The Senate’s push to keep the agency alive and increase funding suggests the House bid to scrap it probably never had a realistic chance.
If negotiators can reach an agreement, then it would seem ARPA-E would have a reasonable shot at coming much closer to its current level of $300 million than being killed.
$44 billion
A major bargaining chip in the budget talks will be the White House’s $44 billion request in aid for states and territories hit hard by hurricanes and wildfires.
Both parties have said the administration request is too low, and there has been bipartisan talk that it could nearly be doubled.
But questions remain over how much of the money would have to be offset by federal cuts elsewhere in the budget sought by conservatives.
Most Republicans might be willing to allow the increase without the offset if they knew it was coupled with a defense hike.
Democrats, though, might want assurances that some of the emergency aid goes beyond direct aid for long-term storm and fire remediation projects, which the White House and conservatives might balk at.
Lawmakers from both sides of the aisle expect the bipartisan aid package to be attached to a coming spending measure, in part to attract votes in both chambers.
23 and 8
Republicans hold narrow majorities in both chambers, and bipartisan backing may be the only way to get a fiscal 2018 spending deal to the president’s desk.
The Senate poses particular challenges for Republicans, where they hold only 52 seats — eight short of the 60 seats needed to break a possible Democratic filibusters to any spending legislation.

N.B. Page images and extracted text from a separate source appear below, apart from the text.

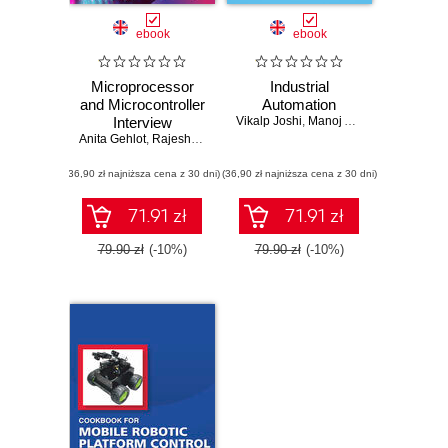
ebook
ebook
Microprocessor
Industrial
and Microcontroller
Automation
Interview
Vikalp Joshi
,
Manoj Adhikari
,
Raju Man
Anita Gehlot
Questions
,
Rajesh Singh
,
P. Raja
,
Dushyant Kumar Singh
,
Pravee
(36,90 zł najniższa cena z 30 dni)
(36,90 zł najniższa cena z 30 dni)
71.91 zł
71.91 zł
79.90 zł
(-10%)
79.90 zł
(-10%)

Democratic leaders have signaled their caucus would be united in opposing a deal that does not offer parity for defense and nondefense spending or if extraneous policy riders are tacked on by the GOP.
Republicans hold a more comfortable 23-seat margin in the House, but the three dozen members of the hard-right Freedom Caucus have resisted domestic spending increases.
If they hold firm, leaders will need to rely on House Democrats, whose price would likely be equal defense and nondefense spending increases for fiscal 2018 and a robust hurricane/wildfire package.